That’s how comprehensible input works. It goes in, rolls around, some of it sticks and then, after years of that sticking, over which we have no control as to order of stickage or how it sticks or when, it starts to show up in the form of organized comprehensible output.

But that wasn’t the neatest thing. The neatest thing was really really neat. The first panel in the prompt had two men in it playing soccer. The student started out by saying

Deux hommes jouent…..

French teachers will get this. You can’t look at that and say it right if you’ve been taught from a book. The link from the x to the h is a z sound. Who would know that detail of sound by memorizing a rule about it? Who could mangage and monitor sound at such a subtle level with the severely limited conscious mind when it comes to L2 production?

And the kid didn’t say the s at the end of the word – another near miracle for an American kid. And he didn’t say the ent on the verb either. The kid followed three very difficult pronunciation rules in French but did so without effort and without even being aware of it!

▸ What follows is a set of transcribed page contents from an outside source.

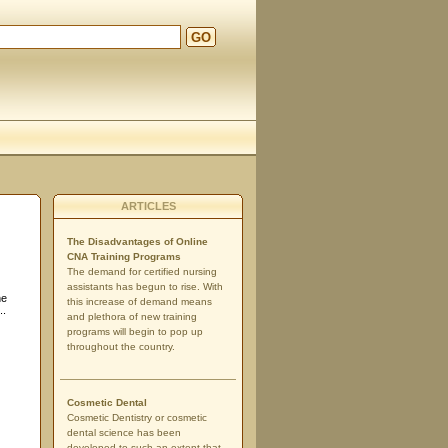
GO
ARTICLES
The Disadvantages of Online
CNA Training Programs
The demand for certified nursing
assistants has begun to rise. With
he
this increase of demand means
..
and plethora of new training
programs will begin to pop up
throughout the country.
Cosmetic Dental
Cosmetic Dentistry or cosmetic
dental science has been
developed to such an extent that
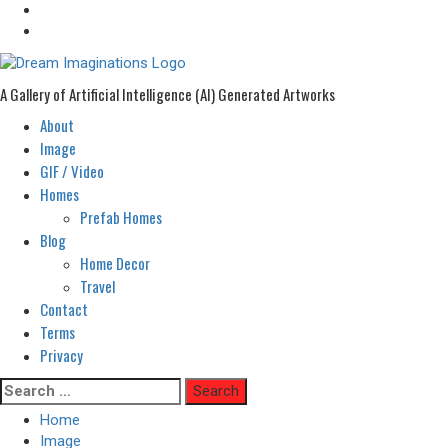
A Gallery of Artificial Intelligence (AI) Generated Artworks
About
Primary
Menu
Image
GIF / Video
Homes
Prefab Homes
Blog
Home Decor
Travel
Contact
Terms
Privacy
Skip
Search
to
for:
Home
content
Image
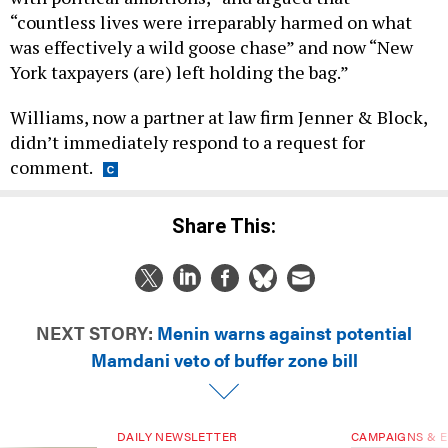
“countless lives were irreparably harmed on what
was effectively a wild goose chase” and now “New
York taxpayers (are) left holding the bag.”
Williams, now a partner at law firm Jenner & Block,
didn’t immediately respond to a request for
comment.
Share This:
NEXT STORY:
Menin warns against potential
Mamdani veto of buffer zone bill
DAILY NEWSLETTER
CAMPAIGNS & E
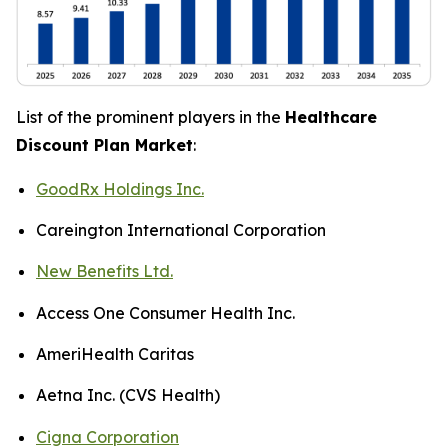
List of the prominent players in the
Healthcare
Discount Plan Market
:
GoodRx Holdings Inc.
Careington International Corporation
New Benefits Ltd.
Access One Consumer Health Inc.
AmeriHealth Caritas
Aetna Inc. (CVS Health)
Cigna Corporation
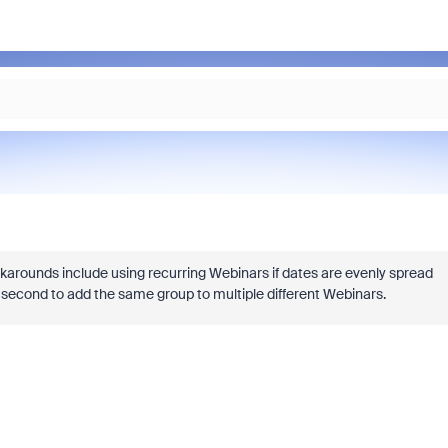
rkarounds include using recurring Webinars if dates are evenly spread
s a second to add the same group to multiple different Webinars.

I was very happy to hear that z roll in there, and to not hear the s on the noun and the ent on the verb. And to hear the kid say “hommes” like “umm” – the way the French say it. It all came straight out of the kid’s unconscious mind. The kid had learned a language principle without ever memorizing a rule, simply by hearing the language alot. So cool.

I suggest that we, more and more in our instruction:

– begin to see the absolute simplicity of this way of teaching languages.
– just pick a word, any word, or a group of words or two groups of words and start talking based on interest, not on how many times you can say it. 
– go relax somewhere.

Does a guy delivering housing materials to a house think and meditate on how he is then going to build it all by himself, from site preparation to electrical to plumbing to siding to flooring and all that? Does he also, en route to the house, get all involved with how the truck that he is driving is able to go down the road, thinking about how the steering column, the exhaust, the tires, the engine and all of that work? No, he just drives the truck and others do the work of building it. In language acquisition those others are the unconscious mind.

Of course, doing this is counterintuitive for teachers raised on planning and worrying that they may not do everything right. In their minds, they ARE responsible for all aspects of delivering the materials and building the house. But, when teachers switch over to CI, they have to let go of everything but the steering wheel and deliver CI in interesting and meaningful and funny and personalized ways to the kids. That’s it!

We’re not meant to suffer so much when we teach. There are good people on the job down there in the deeper mind who are bored. They want to work but we don’t let them. Our job is but to give up control of the process, get out of the way, let the deeper mind do it’s thing, and just drive the CI delivery truck. We need to get out of the way.